• WHAT TO WORK ON: Your task is to repeat exactly the lines below between the line holding "ring tip: (505, 725)" and the line holding "ring pip: (568, 710)", inclusive, and only those.

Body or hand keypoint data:
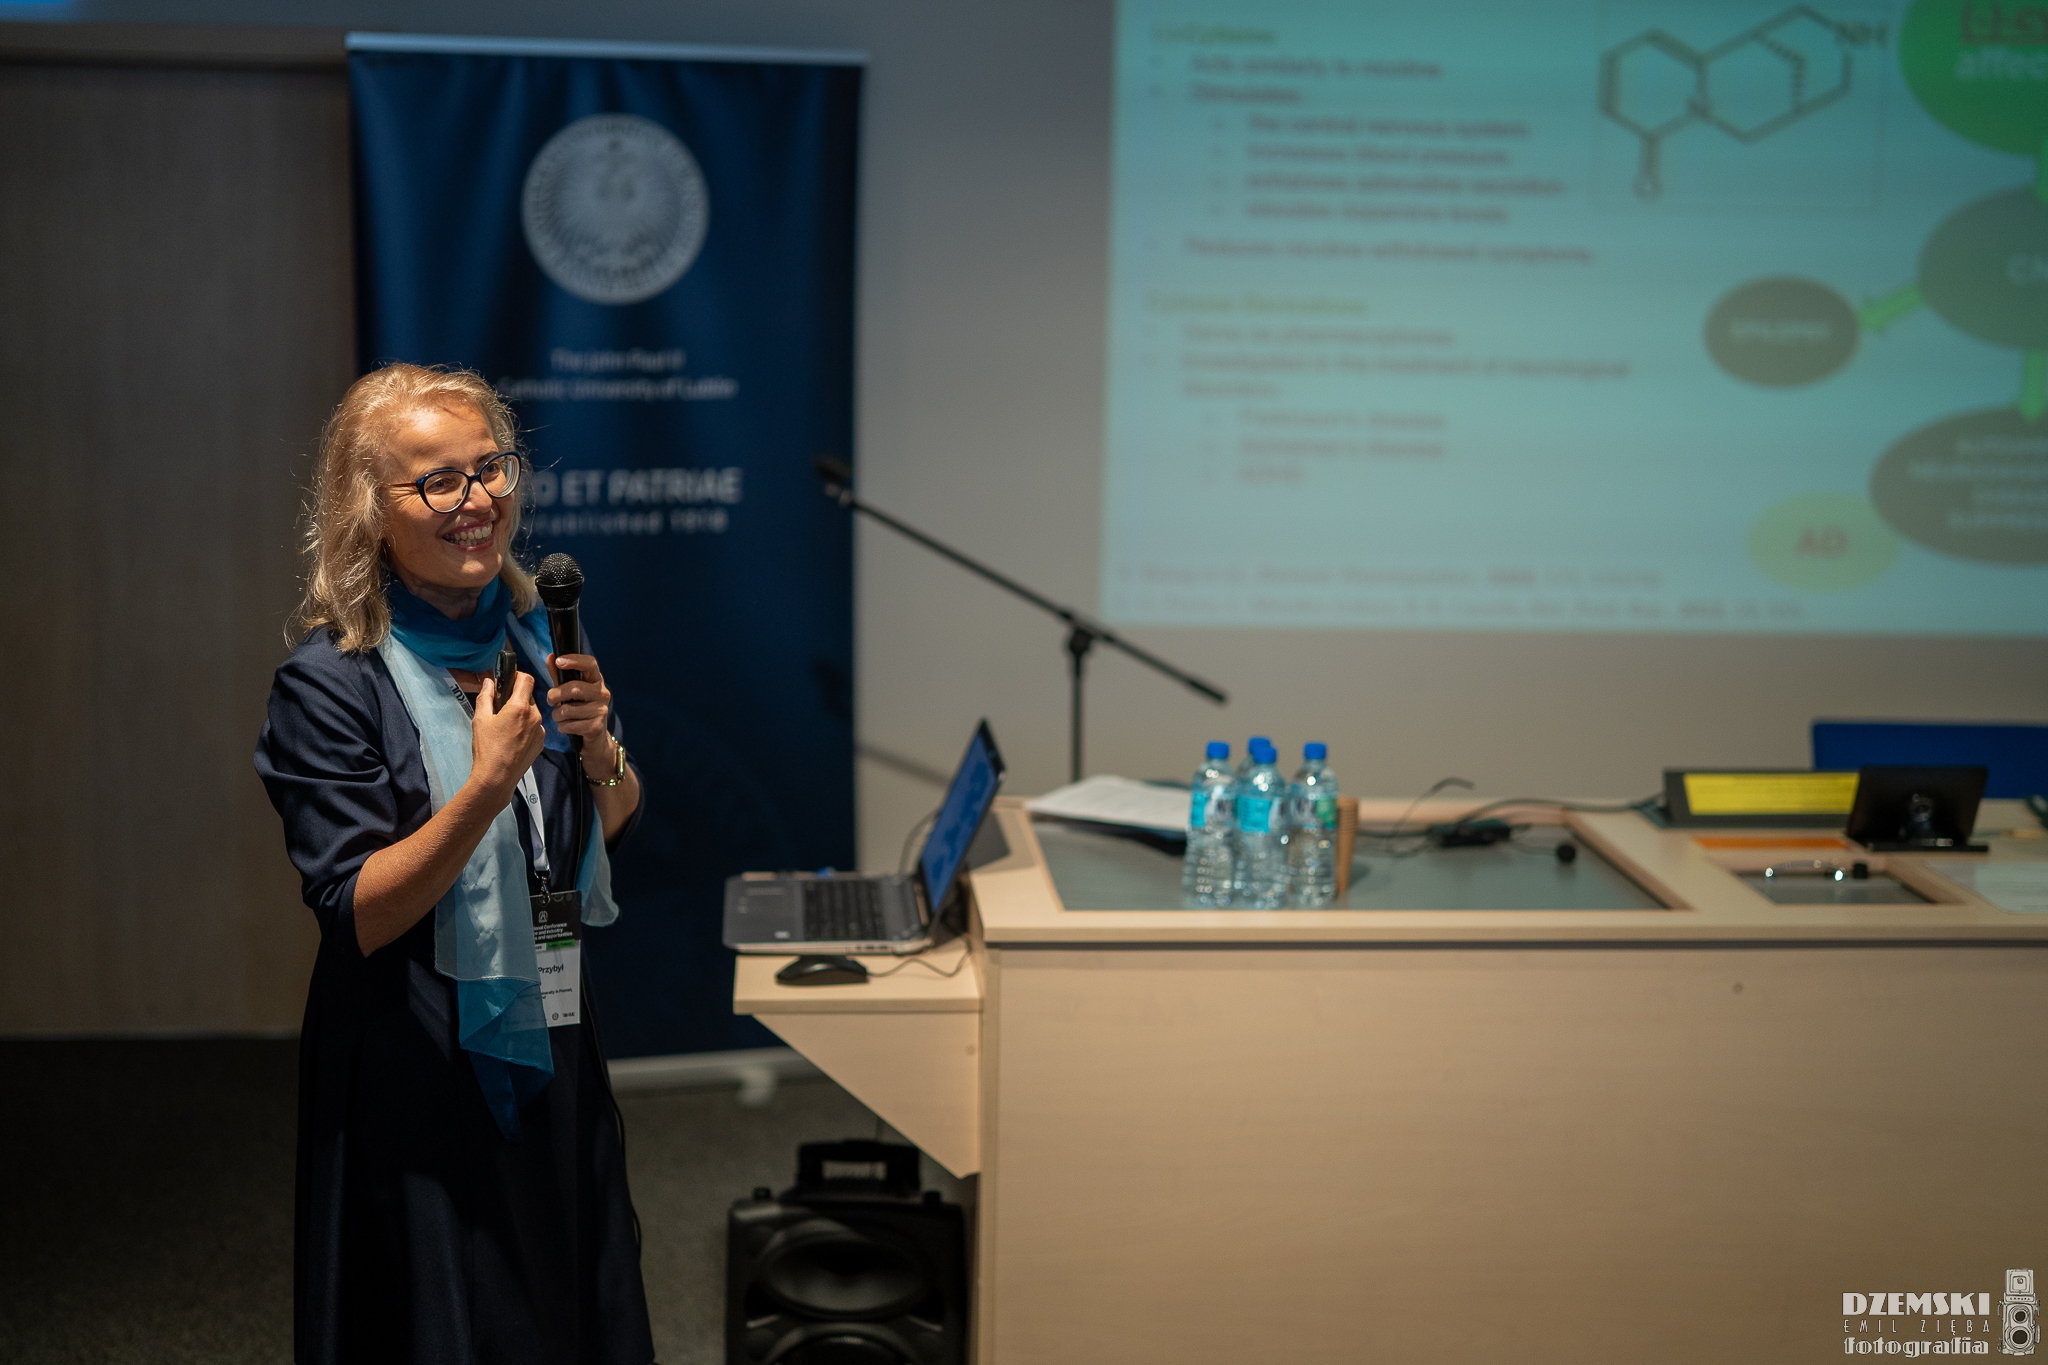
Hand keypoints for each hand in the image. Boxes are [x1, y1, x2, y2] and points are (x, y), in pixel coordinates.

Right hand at [470, 670, 544, 793]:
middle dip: (515, 697)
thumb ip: (486, 696)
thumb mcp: (480, 719)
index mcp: (520, 707)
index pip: (526, 679)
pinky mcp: (541, 742)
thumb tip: (489, 681)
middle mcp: (535, 716)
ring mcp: (541, 730)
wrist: (497, 778)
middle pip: (528, 696)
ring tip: (505, 725)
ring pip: (532, 712)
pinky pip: (535, 727)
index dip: (517, 675)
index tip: (507, 680)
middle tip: (500, 706)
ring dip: (521, 712)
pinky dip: (526, 727)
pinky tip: (512, 738)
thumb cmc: (486, 748)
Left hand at [547, 652, 616, 777]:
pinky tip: (567, 727)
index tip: (559, 661)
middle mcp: (603, 693)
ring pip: (568, 710)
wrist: (595, 738)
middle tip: (550, 700)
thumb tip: (550, 656)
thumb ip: (559, 675)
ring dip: (557, 715)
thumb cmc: (579, 709)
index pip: (590, 664)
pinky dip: (562, 727)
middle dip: (556, 695)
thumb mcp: (569, 691)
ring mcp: (601, 710)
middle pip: (574, 688)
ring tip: (561, 717)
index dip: (575, 660)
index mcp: (596, 681)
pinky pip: (569, 725)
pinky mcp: (596, 727)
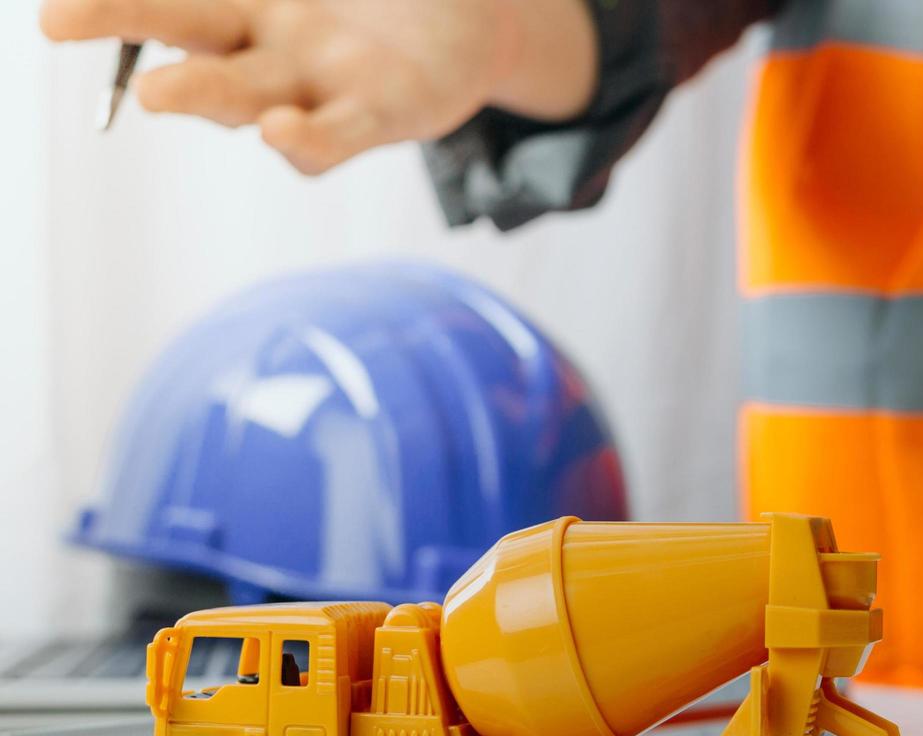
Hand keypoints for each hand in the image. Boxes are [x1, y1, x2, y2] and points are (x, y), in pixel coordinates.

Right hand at [37, 0, 592, 174]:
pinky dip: (303, 140)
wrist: (475, 32)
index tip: (51, 7)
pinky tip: (279, 129)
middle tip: (56, 21)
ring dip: (198, 94)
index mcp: (247, 2)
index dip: (111, 3)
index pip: (167, 2)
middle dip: (118, 24)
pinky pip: (330, 138)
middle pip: (184, 34)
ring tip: (157, 93)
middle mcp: (267, 46)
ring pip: (243, 95)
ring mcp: (315, 87)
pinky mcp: (377, 119)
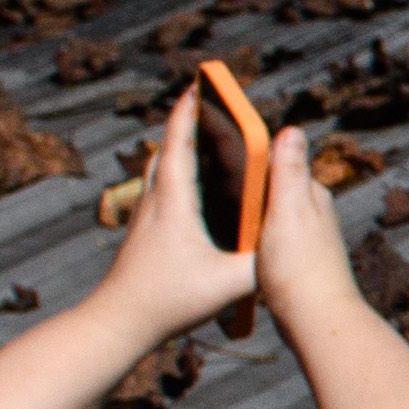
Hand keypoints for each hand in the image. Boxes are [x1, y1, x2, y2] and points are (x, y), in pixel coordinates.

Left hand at [87, 73, 267, 339]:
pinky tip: (190, 189)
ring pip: (159, 170)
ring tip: (199, 139)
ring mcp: (144, 218)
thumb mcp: (227, 285)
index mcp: (174, 203)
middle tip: (204, 103)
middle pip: (166, 150)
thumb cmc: (168, 301)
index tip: (198, 85)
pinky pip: (159, 190)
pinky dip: (174, 174)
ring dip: (177, 149)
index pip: (179, 144)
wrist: (116, 323)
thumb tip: (292, 246)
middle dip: (185, 124)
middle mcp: (154, 203)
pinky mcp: (142, 234)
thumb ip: (262, 264)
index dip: (189, 112)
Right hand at [235, 114, 368, 323]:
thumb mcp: (289, 211)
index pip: (277, 161)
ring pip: (268, 214)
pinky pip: (268, 237)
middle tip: (207, 181)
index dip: (248, 156)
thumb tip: (292, 129)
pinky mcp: (295, 261)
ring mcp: (305, 237)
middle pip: (271, 187)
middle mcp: (312, 212)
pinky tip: (233, 243)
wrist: (316, 320)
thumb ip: (289, 170)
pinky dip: (251, 235)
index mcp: (310, 194)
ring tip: (214, 212)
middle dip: (245, 184)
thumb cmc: (300, 266)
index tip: (217, 150)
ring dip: (247, 211)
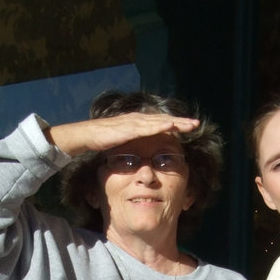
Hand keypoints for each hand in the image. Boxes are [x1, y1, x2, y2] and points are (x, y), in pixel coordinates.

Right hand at [46, 112, 200, 156]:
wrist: (82, 137)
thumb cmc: (98, 142)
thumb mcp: (119, 146)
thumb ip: (130, 148)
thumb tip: (138, 159)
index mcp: (135, 125)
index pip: (158, 124)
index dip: (174, 126)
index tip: (188, 129)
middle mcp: (136, 120)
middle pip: (162, 120)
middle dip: (180, 121)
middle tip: (197, 124)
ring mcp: (132, 122)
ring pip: (158, 121)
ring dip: (175, 122)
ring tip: (190, 124)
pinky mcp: (127, 127)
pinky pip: (147, 126)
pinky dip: (160, 125)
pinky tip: (171, 125)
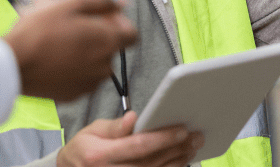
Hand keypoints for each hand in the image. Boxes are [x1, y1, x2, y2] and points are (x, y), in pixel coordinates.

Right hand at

• THE COMPLETED TASK:
ring tip: (505, 725)
ring pip: (532, 712)
pinky pip: (535, 727)
index dip: (517, 675)
index tip: (507, 680)
middle tip: (500, 706)
ring dip: (521, 712)
pinky dip: (526, 727)
pinky tip: (512, 738)
thumb cmc: (486, 748)
Left hand at [547, 652, 616, 777]:
pinky tip: (567, 727)
index tip: (559, 661)
middle mcp: (603, 693)
ring pip: (568, 710)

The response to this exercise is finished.